■ Prompt 1
Please copy the Jigawa State passage word for word, starting at the words "- postal code: 720001" and stopping after "27 local governments.".
■ Prompt 2
Write what comes next in the Jigawa State passage, continuing from its final sentence.

■ Extract
______

Population (2006 census)
- • Total: 4,361,002
- • Estimate (2022): 7,499,100
- • Rank: 8th of 36
- • Density: 188.35/km^{2} (487.82/sq mi)

GDP (PPP)
- • Year: 2021
- • Total: $13.97 billion 26th of 36
- • Per capita: $2,074 31st of 36
- Time zone: UTC+01 (WAT)
- postal code: 720001
- ISO 3166 code: NG-JI
- HDI (2022): 0.371 low · 36th of 37
- Website: jigawastate.gov.ng

= Jigawa State =

State of Nigeria

Jigawa (Jihar Jigawa; Leydi Jigawa 𞤤𞤫𞤴𞤮𞤤 𞤶𞤭𞤺𞤢𞤱𞤢) is a state in Nigeria, located in the North-west region of the country. Jigawa was created on 27 August 1991, under the General Ibrahim Babangida military administration. Jigawa State was formerly part of Kano State and was located in its northeastern-most region. It forms part of Nigeria's national border with the Republic of Niger. The state capital and largest city is Dutse. Jigawa state has 27 local governments.

The eighth largest state by population, residents of Jigawa State are predominantly of Hausa or Fulani background. The vast majority of the residents of Jigawa State are Muslim, and it is one of the twelve states in the country to be governed by Sharia law. Jigawa State is famous for the Dutsen Habude cave paintings in the town of Birnin Kudu, which have been dated back to the Neolithic period. The town of Hadejia (formerly Biram) is notable as being one of the traditional "seven true Hausa states".

The Jigawa State economy remains largely dependent on agriculture. Due to state's semi-arid climate, outward migration by workers to neighboring states such as Kano State in search of off-season work is common. Scarcity of arable land within the state has become increasingly problematic in recent years, with arable farmland increasingly vulnerable to national disasters like flooding, which will become more prevalent due to climate change. As a result, tensions between farmers and nomadic Fulani herdsmen over arable land have turned violent in recent years.

==Geography==
===Location===

Jigawa State is one of thirty-six states that constitute the Federal Republic of Nigeria. It is situated in the northwestern part of the country between latitudes 11.00°N to 13.00°N and longitudes 8.00°E to 10.15°E. Jigawa State borders Kano State for 355 km (221 miles) and Katsina State for 164 km (102 miles) to the west, Bauchi State to the east and Yobe State for 193 km (120 miles) to the northeast. To the north, Jigawa shares an international border with Zinder Region in The Republic of Niger for 70 km, which is a unique opportunity for cross-border trading activities. The Nigerian government readily took advantage of this by initiating and establishing a free trade zone at the town of Maigatari on the border with Niger.

______

■ Data under study

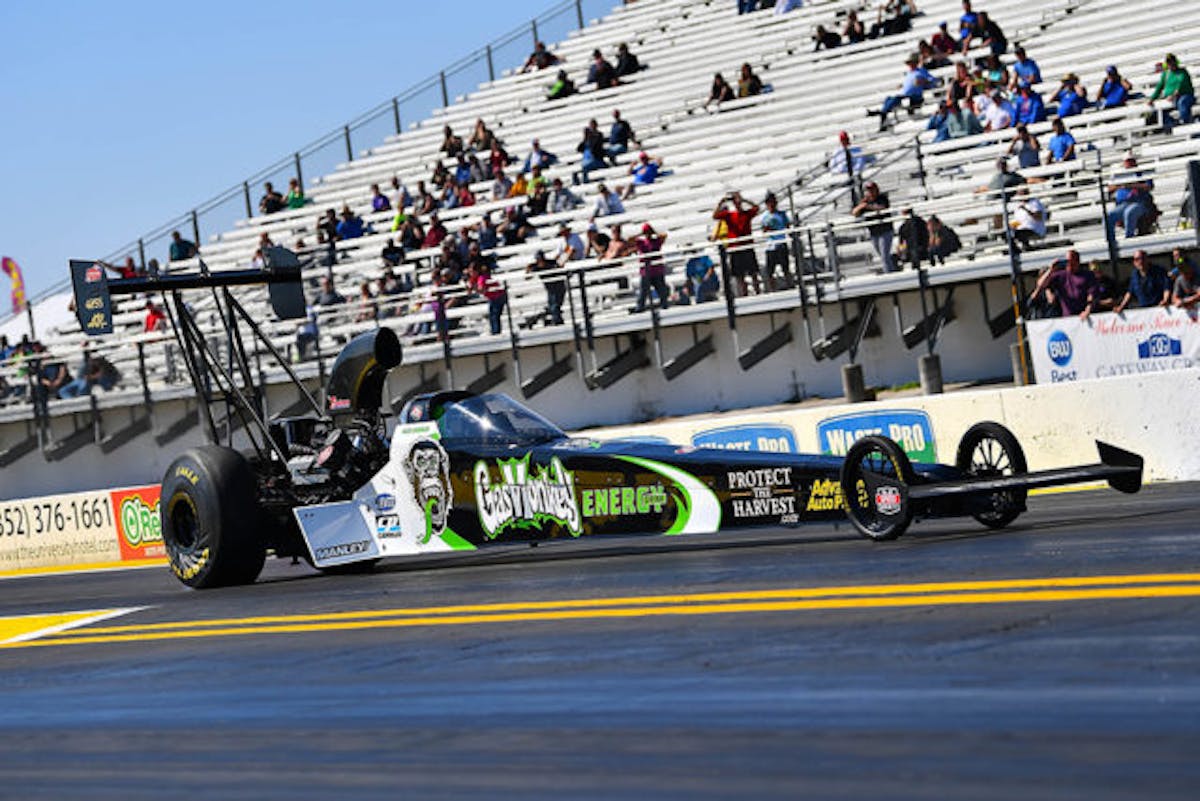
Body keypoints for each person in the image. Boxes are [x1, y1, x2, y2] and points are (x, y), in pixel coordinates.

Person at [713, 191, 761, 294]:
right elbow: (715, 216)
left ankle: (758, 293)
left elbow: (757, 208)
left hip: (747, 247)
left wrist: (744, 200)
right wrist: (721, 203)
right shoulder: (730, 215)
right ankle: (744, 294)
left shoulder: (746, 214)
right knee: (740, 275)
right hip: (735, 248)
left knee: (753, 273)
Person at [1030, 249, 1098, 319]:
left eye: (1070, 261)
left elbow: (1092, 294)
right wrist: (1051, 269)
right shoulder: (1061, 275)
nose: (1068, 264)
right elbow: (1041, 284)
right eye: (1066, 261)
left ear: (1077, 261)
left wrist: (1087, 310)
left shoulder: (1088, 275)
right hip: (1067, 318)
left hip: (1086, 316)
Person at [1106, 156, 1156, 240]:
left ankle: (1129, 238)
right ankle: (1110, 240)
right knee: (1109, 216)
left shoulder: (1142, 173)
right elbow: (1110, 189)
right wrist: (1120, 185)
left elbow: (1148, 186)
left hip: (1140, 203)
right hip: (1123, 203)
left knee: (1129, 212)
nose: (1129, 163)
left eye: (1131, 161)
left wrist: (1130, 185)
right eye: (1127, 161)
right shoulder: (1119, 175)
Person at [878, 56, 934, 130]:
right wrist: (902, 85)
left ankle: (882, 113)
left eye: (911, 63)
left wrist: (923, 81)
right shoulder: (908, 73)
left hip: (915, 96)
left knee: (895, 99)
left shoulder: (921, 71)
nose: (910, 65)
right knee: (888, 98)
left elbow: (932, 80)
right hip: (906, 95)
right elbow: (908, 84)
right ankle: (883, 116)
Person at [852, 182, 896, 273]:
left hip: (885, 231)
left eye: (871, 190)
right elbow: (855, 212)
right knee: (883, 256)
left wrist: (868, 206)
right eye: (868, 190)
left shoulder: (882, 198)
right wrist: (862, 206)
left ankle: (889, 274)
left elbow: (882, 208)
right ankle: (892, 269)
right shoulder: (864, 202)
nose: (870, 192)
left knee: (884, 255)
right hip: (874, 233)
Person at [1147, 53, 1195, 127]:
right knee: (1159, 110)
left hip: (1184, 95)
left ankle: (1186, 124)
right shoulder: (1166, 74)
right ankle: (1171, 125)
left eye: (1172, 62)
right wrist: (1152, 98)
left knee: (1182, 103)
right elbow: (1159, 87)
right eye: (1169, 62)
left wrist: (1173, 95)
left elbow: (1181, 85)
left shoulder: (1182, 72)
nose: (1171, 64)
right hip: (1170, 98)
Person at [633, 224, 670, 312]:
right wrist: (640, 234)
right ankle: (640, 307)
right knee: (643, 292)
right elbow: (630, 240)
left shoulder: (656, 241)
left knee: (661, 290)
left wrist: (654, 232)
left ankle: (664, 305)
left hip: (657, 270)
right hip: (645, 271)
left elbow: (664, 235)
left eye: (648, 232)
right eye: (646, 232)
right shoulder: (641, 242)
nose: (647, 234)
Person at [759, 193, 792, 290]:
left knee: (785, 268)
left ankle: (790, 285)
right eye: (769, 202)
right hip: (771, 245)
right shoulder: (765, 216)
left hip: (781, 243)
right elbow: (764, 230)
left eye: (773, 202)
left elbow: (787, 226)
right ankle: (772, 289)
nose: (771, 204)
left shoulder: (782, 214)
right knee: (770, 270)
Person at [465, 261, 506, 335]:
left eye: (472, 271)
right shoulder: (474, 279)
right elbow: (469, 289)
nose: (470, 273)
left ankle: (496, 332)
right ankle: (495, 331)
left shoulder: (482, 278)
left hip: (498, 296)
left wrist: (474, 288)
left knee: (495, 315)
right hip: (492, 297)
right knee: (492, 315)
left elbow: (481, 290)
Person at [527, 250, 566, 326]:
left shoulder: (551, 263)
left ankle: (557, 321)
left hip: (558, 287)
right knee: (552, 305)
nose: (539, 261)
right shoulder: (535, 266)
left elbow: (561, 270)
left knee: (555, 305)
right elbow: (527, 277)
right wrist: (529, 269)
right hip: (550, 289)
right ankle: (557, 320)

______

■ Task answer 1
- postal code: 720001
- ISO 3166 code: NG-JI
- HDI (2022): 0.371 low · 36th of 37
- Website: jigawastate.gov.ng

= Jigawa State =

State of Nigeria

Jigawa (Jihar Jigawa; Leydi Jigawa 𞤤𞤫𞤴𞤮𞤤 𞤶𞤭𞤺𞤢𞤱𞤢) is a state in Nigeria, located in the North-west region of the country. Jigawa was created on 27 August 1991, under the General Ibrahim Babangida military administration. Jigawa State was formerly part of Kano State and was located in its northeastern-most region. It forms part of Nigeria's national border with the Republic of Niger. The state capital and largest city is Dutse. Jigawa state has 27 local governments.

■ Task answer 2
=== Climate ===
Jigawa has a yearly average temperature of 31.23 °C (88.21 °F) and it is 1.77% higher than Nigeria's averages.

===Topography===

The state has a total land area of approximately 22,410 square kilometres. Its topography is characterized by undulating land, with sand dunes of various sizes spanning several kilometres in parts of the State. The southern part of Jigawa comprises the basement complex while the northeast is made up of sedimentary rocks of the Chad Formation. The main rivers are Hadejia, Kafin Hausa and Iggi Rivers with a number of tributaries feeding extensive marshlands in north-eastern part of the State. Hadejia – Kafin Hausa River traverses the state from west to east through the Hadejia-Nguru wetlands and empties into the Lake Chad Basin.

===Vegetation===

Most parts of Jigawa lie within the Sudan Savannah with elements of Guinea Savannah in the southern part.Total forest cover in the state is below national average of 14.8%. Due to both natural and human factors, forest cover is being depleted, making the northern part of the state highly vulnerable to desert encroachment. The state enjoys vast fertile arable land to which almost all tropical crops could adapt, thus constituting one of its highly prized natural resources. The Sudan savannah vegetation zone is also made up of vast grazing lands suitable for livestock production.

== Flood ==
Jigawa state is prone to perennial floods which have constantly ravaged the state, causing extensive damage and destruction, wreaking havoc on farm lands.

==Population==

The socio-cultural situation in Jigawa State could be described as homogeneous: it is mostly populated by Hausa/Fulani, who can be found in all parts of the state. Kanuri are largely found in Hadejia Emirate, with some traces of Badawa mainly in its Northeastern parts. Even though each of the three dominant tribes have continued to maintain their ethnic identity, Islam and a long history of inter-marriages have continued to bind them together.

About 3.6 million people inhabit Jigawa State. Life expectancy as at 2001 was about 52 years with a total fertility rate of about 6.2 children per woman of childbearing age (a little above the national average). Although population of the state is predominantly rural (90%), the distribution in terms of sex is almost equal between male (50.8%) and female (49.2%). This pattern of population distribution is same across various constituencies and between urban and rural areas. The 2002 CWIQ Survey indicated that 45.2% of the population was made up of young people below the age of 15; 49.0% between the ages of 15 and 59 while 5.8% were people aged 60 and above. This survey reveals a dependency ratio of almost 1; meaning that there is almost one dependent to every economically active person in the population.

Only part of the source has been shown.